In C#, you can have something that record if the login was successful and if not giving a reason why. This could be "wrong login" or "account not validated" or "too many tentative" etc. However, when the login is successful we do not need reason.
public void SendLogin(bool isValidLogin, string reason = "") { var properties = new Dictionary<string, string> { {"IsValidLogin" , isValidLogin.ToString()} ,{"LoginDetail" , reason} }; this.telemetry.TrackEvent("LoginRequestSuccess", properties); }
The end result desired is a graph that gives the number of successful login, and the number of failed tentative by reason. The challenge is that the customDimension property of a success will not have any reason. A solution is to check if the custom dimension is defined, which mean null, and assign a temporary string for detail. By assigning a string, we can group by this detailed reason and then by time to spread the result on a time x-axis.
customEvents
| where name == "LoginRequestSuccess"
| where timestamp >= ago(14d)
| extend d=parsejson(customDimensions)
| extend isValidLogin = d.IsValidLogin
| extend detail = iff(isnull(d.LoginDetail), "Okay", tostring(d.LoginDetail))

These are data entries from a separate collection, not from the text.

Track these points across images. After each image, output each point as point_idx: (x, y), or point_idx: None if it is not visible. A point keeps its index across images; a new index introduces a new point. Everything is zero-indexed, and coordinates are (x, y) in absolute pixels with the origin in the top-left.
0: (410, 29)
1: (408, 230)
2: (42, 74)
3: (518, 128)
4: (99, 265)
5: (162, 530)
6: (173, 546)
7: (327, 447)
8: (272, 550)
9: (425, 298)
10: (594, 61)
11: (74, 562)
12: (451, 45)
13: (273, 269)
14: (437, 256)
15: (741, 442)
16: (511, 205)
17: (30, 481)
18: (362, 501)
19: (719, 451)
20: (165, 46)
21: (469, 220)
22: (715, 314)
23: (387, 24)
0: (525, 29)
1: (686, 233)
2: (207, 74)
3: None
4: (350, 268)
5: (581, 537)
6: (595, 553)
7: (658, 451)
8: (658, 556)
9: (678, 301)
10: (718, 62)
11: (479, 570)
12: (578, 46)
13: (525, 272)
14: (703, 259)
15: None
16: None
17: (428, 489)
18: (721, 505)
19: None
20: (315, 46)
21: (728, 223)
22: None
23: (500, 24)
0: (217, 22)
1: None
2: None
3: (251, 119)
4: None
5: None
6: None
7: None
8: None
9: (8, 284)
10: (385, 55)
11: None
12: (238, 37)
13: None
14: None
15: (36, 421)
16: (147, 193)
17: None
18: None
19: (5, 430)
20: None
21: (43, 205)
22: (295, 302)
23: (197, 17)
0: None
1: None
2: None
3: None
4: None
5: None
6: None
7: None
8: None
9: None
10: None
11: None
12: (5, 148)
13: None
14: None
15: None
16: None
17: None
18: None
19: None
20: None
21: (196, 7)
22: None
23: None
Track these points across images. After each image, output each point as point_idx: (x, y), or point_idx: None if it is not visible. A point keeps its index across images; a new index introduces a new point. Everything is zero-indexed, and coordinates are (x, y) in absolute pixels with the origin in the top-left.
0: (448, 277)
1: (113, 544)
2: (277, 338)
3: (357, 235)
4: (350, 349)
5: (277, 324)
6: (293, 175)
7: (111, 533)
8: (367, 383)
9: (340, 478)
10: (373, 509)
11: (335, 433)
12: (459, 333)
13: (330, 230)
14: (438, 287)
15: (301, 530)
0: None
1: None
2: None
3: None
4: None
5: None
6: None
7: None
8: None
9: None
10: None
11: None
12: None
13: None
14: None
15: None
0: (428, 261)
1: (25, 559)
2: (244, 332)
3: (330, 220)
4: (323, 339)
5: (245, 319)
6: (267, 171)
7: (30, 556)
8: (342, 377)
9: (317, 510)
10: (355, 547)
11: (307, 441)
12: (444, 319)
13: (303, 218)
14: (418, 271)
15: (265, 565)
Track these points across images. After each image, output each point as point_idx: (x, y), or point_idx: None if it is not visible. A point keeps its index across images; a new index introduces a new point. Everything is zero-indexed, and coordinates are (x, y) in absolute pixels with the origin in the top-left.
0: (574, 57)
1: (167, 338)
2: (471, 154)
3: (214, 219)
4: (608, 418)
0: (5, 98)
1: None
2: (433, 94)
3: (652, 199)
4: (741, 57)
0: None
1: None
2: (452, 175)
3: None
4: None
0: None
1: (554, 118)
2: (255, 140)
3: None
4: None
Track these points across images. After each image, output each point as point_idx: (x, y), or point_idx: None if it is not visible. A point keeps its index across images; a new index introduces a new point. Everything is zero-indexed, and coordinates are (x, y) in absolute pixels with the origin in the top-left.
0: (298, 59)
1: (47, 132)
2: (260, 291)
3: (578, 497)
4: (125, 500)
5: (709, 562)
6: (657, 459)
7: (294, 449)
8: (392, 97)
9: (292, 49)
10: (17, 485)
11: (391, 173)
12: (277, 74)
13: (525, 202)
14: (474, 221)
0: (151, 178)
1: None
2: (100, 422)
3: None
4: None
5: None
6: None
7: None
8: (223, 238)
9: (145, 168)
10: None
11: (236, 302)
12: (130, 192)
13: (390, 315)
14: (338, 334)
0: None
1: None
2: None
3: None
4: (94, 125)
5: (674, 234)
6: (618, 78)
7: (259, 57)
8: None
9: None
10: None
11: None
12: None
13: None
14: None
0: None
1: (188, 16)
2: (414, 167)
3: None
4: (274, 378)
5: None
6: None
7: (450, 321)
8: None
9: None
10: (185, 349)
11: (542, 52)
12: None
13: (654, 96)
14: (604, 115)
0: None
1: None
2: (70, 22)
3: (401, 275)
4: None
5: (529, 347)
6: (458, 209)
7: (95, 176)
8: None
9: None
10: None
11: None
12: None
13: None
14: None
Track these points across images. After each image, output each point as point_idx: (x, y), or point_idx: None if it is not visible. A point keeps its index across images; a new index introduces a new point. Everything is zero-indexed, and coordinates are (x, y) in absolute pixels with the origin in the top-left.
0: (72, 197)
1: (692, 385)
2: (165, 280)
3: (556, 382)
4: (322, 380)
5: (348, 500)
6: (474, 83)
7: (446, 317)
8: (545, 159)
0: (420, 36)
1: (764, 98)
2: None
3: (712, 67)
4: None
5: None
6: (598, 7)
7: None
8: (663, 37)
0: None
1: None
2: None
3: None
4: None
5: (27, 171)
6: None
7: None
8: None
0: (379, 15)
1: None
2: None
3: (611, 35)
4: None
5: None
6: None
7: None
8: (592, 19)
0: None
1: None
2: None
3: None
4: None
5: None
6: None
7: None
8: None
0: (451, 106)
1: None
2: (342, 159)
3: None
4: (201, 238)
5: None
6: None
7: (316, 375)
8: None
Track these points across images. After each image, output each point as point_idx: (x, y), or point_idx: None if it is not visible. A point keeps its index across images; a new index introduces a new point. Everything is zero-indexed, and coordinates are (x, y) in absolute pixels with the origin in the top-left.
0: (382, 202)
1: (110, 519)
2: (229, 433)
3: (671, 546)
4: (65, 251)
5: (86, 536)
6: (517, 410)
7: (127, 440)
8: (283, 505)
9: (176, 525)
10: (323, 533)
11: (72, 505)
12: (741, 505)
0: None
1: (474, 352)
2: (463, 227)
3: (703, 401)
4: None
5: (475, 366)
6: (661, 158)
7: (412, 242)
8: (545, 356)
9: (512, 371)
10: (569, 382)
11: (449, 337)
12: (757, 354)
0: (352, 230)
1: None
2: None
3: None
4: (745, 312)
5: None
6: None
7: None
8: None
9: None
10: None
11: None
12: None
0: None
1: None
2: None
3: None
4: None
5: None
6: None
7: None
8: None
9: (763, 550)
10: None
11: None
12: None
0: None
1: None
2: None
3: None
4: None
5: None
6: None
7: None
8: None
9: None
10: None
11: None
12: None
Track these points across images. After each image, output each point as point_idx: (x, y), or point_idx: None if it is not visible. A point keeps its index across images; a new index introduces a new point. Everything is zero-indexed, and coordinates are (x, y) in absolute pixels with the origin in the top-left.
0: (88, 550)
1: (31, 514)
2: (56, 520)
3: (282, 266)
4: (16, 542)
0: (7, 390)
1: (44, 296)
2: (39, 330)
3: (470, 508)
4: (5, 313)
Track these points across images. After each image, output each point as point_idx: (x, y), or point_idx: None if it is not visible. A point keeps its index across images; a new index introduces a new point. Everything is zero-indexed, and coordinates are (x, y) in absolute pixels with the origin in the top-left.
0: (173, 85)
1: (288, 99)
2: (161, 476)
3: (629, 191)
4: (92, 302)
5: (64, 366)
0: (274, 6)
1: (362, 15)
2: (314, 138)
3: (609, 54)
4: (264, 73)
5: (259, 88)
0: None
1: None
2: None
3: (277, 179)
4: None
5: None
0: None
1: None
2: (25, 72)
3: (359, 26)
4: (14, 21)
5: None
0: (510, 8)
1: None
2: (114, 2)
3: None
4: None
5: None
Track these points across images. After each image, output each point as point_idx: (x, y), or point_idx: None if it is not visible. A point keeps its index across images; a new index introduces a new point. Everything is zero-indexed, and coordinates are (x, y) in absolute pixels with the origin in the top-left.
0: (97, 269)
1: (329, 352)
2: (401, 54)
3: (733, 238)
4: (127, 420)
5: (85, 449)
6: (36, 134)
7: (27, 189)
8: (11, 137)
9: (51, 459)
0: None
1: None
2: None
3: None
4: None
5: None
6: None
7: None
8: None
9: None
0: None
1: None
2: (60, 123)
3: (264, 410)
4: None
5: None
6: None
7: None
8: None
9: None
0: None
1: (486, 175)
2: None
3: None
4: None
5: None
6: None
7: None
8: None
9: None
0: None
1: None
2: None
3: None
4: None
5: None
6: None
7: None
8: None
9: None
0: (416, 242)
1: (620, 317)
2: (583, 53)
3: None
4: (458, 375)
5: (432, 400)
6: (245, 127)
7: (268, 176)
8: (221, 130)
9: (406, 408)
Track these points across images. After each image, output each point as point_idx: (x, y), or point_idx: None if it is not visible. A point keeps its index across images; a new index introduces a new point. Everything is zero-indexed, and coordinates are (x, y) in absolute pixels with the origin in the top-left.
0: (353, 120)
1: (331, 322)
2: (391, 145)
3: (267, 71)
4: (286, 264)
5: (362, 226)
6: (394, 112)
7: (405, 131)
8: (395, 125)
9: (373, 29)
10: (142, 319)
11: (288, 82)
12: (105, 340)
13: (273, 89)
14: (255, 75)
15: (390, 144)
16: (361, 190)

| project detail, timestamp
| summarize count(detail) by detail, bin(timestamp, 1d)
| order by timestamp asc
The important line if the one that extend detail. This on-the-fly column is getting the login detail which is provided when the login fail. Since it's not provided when success, we do a check with isnull
. If it is null, we set a temporary string, otherwise, we cast the provided login detail. The cast is required because the custom dimension is a dynamic type, not a string. The iff
must return the same type for each condition. The first one is a hard-coded string, thus, the second must be a string.